** Excerpted records follows **

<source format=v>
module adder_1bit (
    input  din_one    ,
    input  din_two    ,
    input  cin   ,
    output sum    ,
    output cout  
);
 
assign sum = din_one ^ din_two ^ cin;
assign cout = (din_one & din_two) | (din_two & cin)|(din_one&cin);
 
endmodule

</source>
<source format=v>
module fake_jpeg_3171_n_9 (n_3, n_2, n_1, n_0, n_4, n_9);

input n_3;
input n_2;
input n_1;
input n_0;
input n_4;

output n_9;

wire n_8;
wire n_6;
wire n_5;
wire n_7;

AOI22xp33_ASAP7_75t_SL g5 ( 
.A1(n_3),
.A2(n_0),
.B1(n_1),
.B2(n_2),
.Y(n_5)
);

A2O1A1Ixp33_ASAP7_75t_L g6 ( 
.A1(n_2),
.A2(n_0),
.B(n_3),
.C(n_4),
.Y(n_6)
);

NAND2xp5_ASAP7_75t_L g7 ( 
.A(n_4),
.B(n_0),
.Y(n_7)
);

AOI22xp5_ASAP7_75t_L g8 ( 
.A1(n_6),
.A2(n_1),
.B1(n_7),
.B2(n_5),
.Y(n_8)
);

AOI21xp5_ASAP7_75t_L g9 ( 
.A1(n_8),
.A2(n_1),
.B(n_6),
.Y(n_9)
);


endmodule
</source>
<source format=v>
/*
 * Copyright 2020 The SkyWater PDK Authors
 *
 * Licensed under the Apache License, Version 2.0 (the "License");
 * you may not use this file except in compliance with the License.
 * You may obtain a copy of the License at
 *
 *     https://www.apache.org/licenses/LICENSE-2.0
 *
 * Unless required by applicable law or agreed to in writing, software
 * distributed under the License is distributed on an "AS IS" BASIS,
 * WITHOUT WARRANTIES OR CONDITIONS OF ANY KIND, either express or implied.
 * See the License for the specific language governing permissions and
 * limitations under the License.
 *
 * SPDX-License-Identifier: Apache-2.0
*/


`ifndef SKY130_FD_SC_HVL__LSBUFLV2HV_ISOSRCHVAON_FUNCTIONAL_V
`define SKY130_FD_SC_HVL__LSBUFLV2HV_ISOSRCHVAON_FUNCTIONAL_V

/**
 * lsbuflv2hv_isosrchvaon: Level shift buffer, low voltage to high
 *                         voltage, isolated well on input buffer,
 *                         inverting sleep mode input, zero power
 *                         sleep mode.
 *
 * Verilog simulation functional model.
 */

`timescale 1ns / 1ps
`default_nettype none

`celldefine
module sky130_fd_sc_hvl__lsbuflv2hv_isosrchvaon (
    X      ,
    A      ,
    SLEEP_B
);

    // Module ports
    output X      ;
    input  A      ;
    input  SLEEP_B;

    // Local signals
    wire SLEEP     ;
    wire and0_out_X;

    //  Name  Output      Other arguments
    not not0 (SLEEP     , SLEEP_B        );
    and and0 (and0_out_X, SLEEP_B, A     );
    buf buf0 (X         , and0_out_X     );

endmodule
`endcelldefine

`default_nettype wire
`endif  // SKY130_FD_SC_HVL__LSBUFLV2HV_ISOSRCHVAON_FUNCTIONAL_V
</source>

** End of Excerpted records **
** Excerpted records follows **

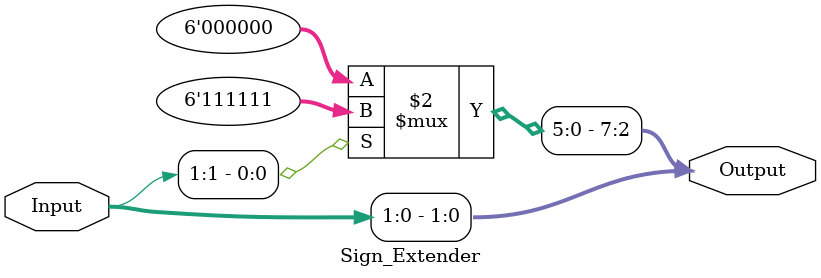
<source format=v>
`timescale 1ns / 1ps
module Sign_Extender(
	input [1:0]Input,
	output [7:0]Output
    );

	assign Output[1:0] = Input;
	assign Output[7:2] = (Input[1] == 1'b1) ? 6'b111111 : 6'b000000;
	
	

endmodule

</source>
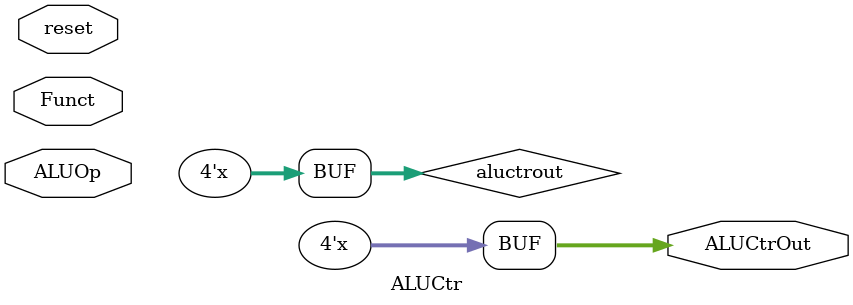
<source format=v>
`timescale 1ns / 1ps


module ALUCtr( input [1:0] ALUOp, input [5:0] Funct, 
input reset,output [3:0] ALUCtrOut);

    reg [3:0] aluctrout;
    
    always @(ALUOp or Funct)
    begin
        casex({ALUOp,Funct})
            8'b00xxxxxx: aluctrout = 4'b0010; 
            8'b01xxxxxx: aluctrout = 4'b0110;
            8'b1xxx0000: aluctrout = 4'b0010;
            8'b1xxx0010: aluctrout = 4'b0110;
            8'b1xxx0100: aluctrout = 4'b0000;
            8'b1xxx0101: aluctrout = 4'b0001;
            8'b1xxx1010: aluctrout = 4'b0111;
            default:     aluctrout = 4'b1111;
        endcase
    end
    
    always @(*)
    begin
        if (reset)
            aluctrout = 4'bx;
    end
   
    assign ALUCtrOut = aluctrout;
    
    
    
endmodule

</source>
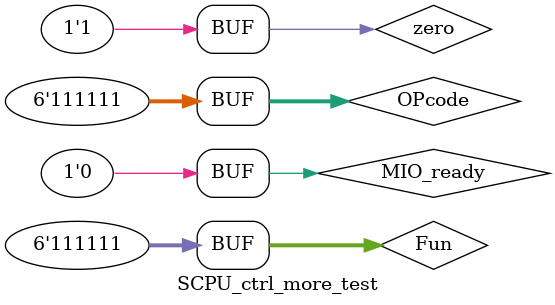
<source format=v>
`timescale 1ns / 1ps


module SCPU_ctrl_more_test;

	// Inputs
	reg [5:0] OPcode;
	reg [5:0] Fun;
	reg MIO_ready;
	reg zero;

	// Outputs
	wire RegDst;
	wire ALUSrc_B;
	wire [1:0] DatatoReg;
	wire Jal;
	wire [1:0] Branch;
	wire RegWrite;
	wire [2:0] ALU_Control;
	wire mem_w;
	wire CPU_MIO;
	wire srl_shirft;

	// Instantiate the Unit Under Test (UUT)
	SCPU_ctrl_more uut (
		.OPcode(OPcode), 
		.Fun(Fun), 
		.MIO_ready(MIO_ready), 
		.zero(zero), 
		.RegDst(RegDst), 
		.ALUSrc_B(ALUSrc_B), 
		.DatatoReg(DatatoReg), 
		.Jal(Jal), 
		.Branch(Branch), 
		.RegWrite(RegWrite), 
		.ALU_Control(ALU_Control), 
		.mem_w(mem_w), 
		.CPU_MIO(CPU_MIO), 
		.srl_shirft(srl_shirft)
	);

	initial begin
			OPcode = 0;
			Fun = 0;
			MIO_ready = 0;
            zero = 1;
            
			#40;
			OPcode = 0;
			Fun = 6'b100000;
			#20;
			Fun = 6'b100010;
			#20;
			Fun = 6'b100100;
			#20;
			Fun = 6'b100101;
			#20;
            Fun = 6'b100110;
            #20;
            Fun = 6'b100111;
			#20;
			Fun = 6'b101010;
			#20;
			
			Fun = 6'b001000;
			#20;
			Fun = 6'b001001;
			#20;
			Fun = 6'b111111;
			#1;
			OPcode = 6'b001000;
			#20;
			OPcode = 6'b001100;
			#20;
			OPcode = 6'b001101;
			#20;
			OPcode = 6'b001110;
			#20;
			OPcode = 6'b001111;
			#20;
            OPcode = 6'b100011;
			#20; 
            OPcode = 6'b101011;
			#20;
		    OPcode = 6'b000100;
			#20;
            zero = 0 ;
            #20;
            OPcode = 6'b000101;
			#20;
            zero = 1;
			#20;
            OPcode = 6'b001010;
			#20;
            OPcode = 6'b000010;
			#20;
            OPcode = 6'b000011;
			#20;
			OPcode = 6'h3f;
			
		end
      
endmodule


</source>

** End of Excerpted records **
** Excerpted records follows **

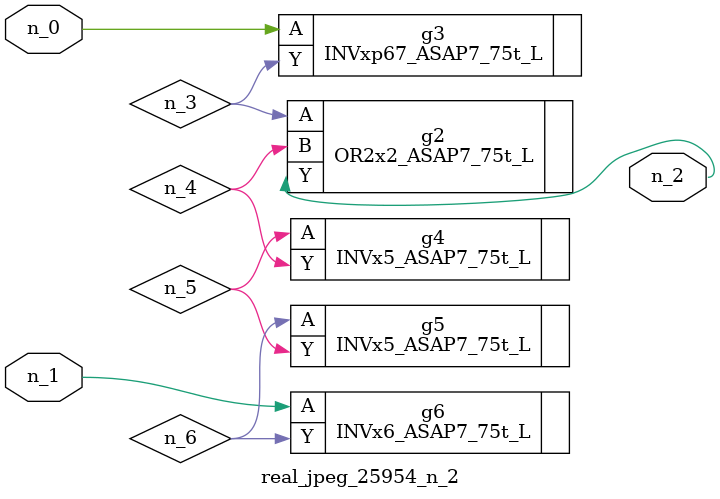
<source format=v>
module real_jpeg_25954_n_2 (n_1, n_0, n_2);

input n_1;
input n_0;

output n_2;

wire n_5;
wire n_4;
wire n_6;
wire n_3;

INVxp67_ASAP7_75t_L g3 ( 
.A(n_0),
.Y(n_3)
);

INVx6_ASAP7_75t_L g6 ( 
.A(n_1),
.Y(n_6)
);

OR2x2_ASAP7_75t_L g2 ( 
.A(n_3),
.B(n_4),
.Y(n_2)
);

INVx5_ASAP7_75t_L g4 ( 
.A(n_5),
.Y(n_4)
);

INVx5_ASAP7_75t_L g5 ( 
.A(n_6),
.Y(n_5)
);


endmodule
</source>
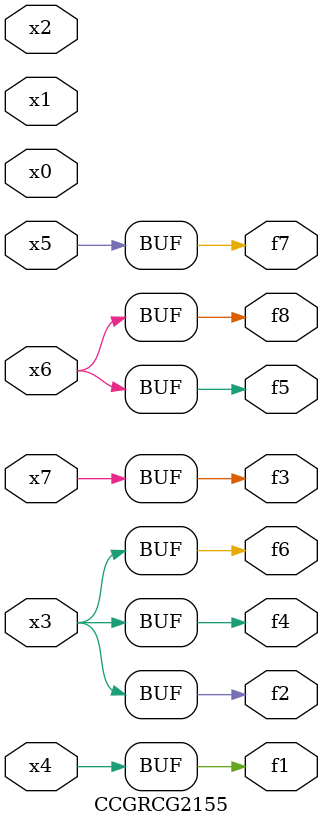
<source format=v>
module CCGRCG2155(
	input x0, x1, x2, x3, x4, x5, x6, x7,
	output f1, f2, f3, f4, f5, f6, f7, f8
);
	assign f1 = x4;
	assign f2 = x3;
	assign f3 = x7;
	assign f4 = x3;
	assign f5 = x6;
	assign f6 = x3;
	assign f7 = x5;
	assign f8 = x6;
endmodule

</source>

** End of Excerpted records **

§ **Written task**:
Please say how many lines in the records contain the word "buffer", and give only that number.

§ **Problem solution**:
2